John Clements

As an Information Security Consultant, you will:

• Assess new vendors, technologies and systems
• Help improve application security practices
• Advise management on risks
• Respond to security incidents
• Manage security related initiatives
• Promote an information security culture.

Responsibilities:

• Lead project risk assessments from a technical security and information risk management perspective and advise management on risks. 
• Assess current and potential vendors, new services, and new technologies from a technical security and information risk management perspective. 
• Support security program activities like managing application security assessments (e.g., penetration tests, code security assessments), and providing application security consulting services to IT and other relevant partners and clients. 
• Support operational security activities including oversight of ongoing segment specific security processes (e.g., incident response, ad hoc queries, periodic access reviews, and vulnerability management). 
• Support the development and enforcement of global information security policies and standards; work with business units and technical teams to implement security policies and processes throughout the segment. 
• Stay informed on emerging technologies, key business drivers, evolving threats and opportunities from both the business and within information security discipline.                                                                                                                                             

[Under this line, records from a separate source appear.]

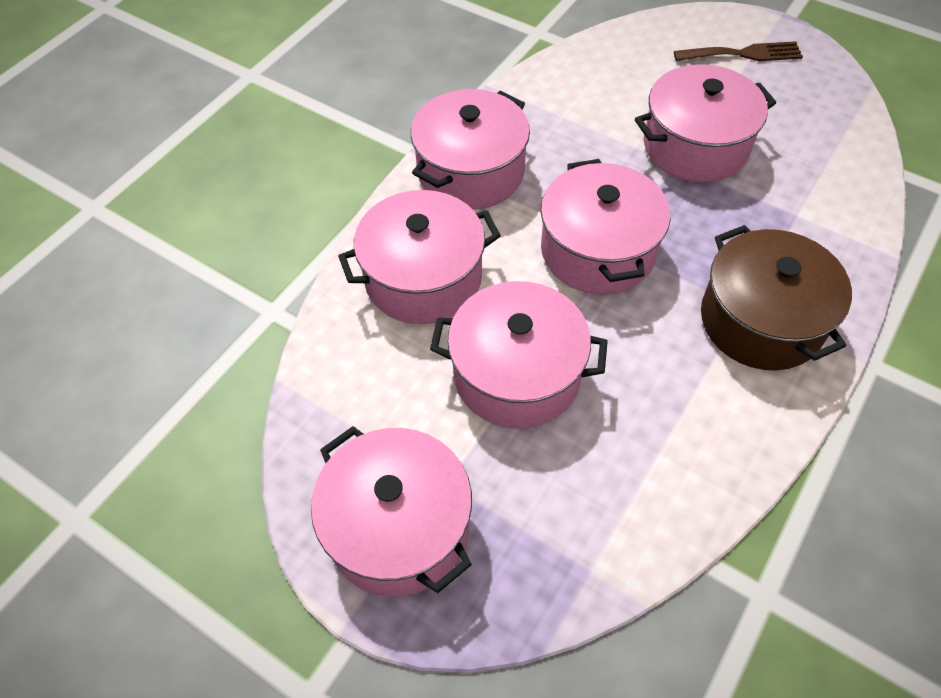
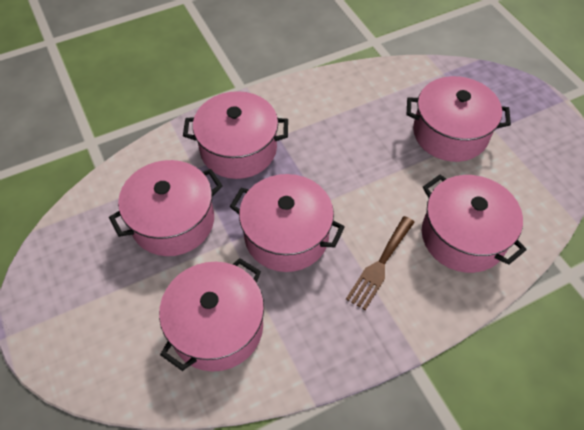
brown pot: 1 -> 0

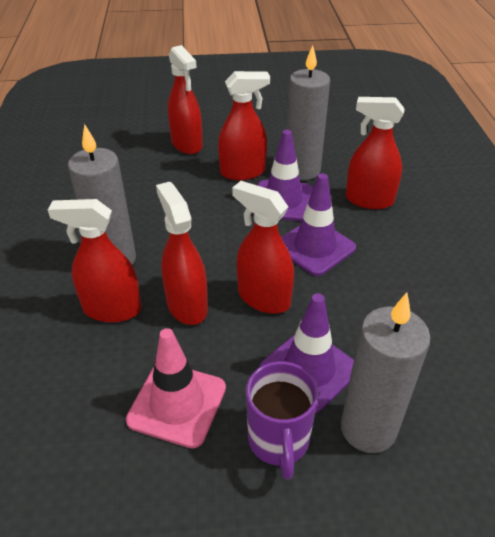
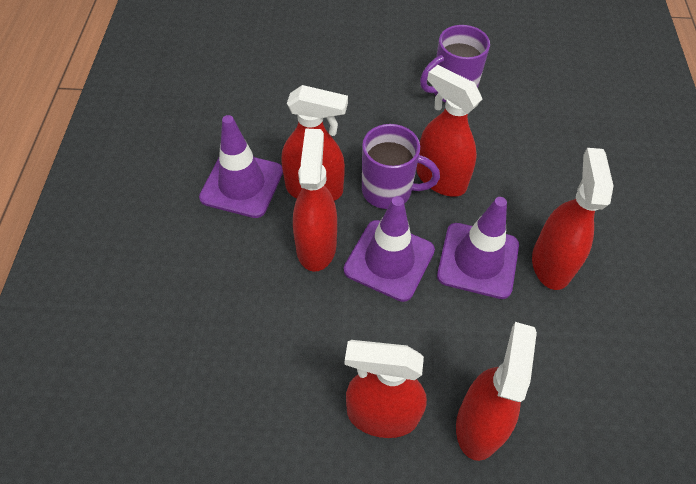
grey candle: 3 -> 0
pink traffic cone: 1 -> 0
purple mug: 1 -> 2

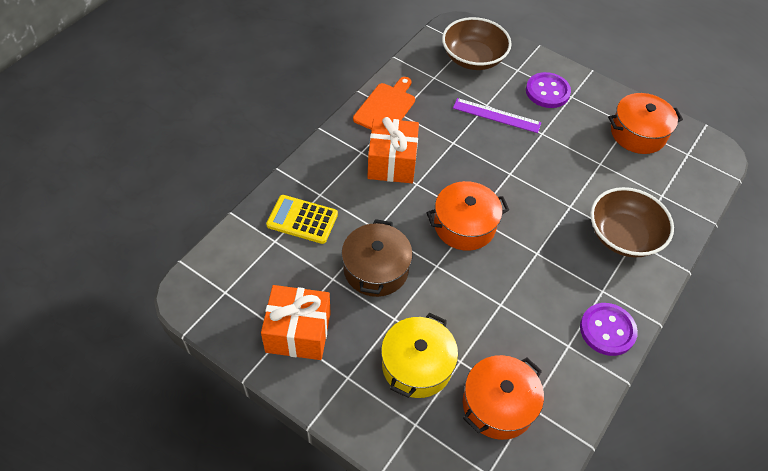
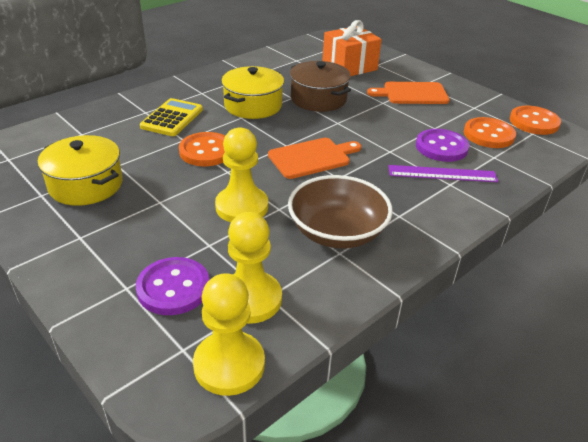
brown bowl: 2 -> 1
orange button: 0 -> 3
orange cutting board: 1 -> 2
orange gift: 2 -> 1
orange pot: 3 -> 0
yellow pawn: 0 -> 3
yellow pot: 1 -> 2

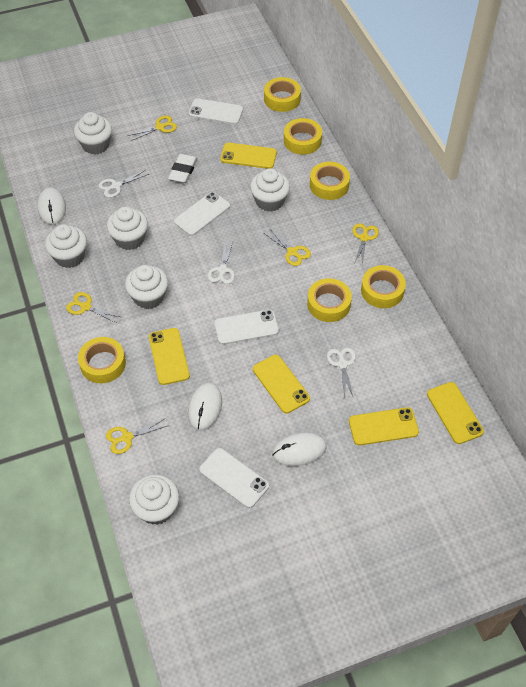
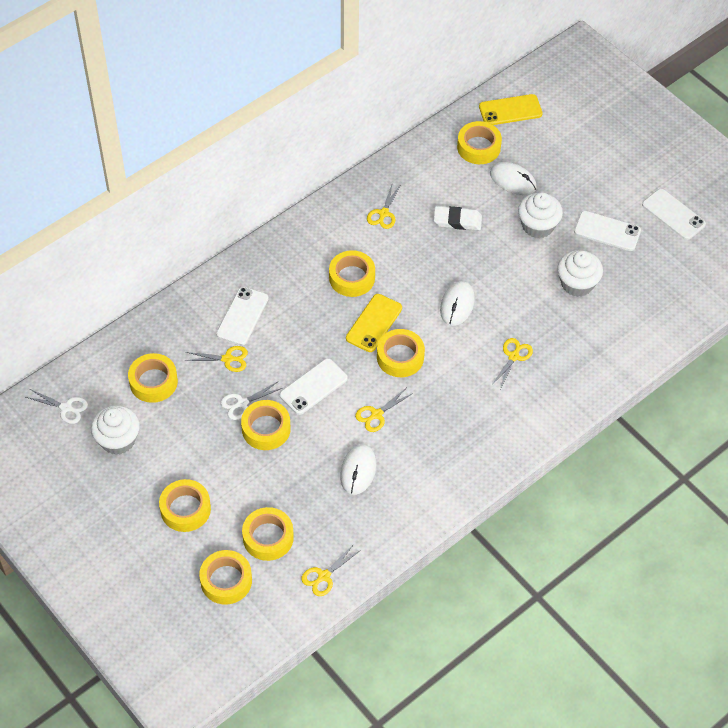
white cupcake: 6 -> 3
white scissors: 3 -> 2
yellow phone: 5 -> 2
yellow tape: 6 -> 8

Knowledge/Skills/Competencies/Education:

• University degree in Computer Science, Information Technology, Software Engineering, Business Administration or relevant educational and professional experience.
• Five years or more of experience working at an intermediate level role, or above, within a combination of relevant technical disciplines in the field of Information Security and Information Risk Management – can include technical assessment, vendor assessment, network security (including platform, application etc.), vulnerability management, and information protection.
• Demonstrated commitment to the field of Information Security through current accreditation from SANS, ISC2 and/or ISACA (e.g. GSEC, CISSP, CISA, CRISC). Project management designation is an asset, but not required.
• Deep knowledge of cloud computing security and IaaS, PaaS or SaaS environments.
• Working experience in conducting risk assessments, required controls definition, control procedure appropriateness, security capabilities identification, is preferred.
• Experience applying security frameworks (e.g. ISO 27001, COBIT), laws and standards (e.g. NIST, GDPR, Sarbanes-Oxley) is helpful, but not required.
• Understand the business requirements and respond accordingly from information security standpoint.
• Ability to work independently and as part of a team, managing multiple priorities within tight deadlines.
• Good verbal and written communication, facilitation and interpersonal skills.
• Influence behavior to reduce risks and foster a strong information security risk management culture.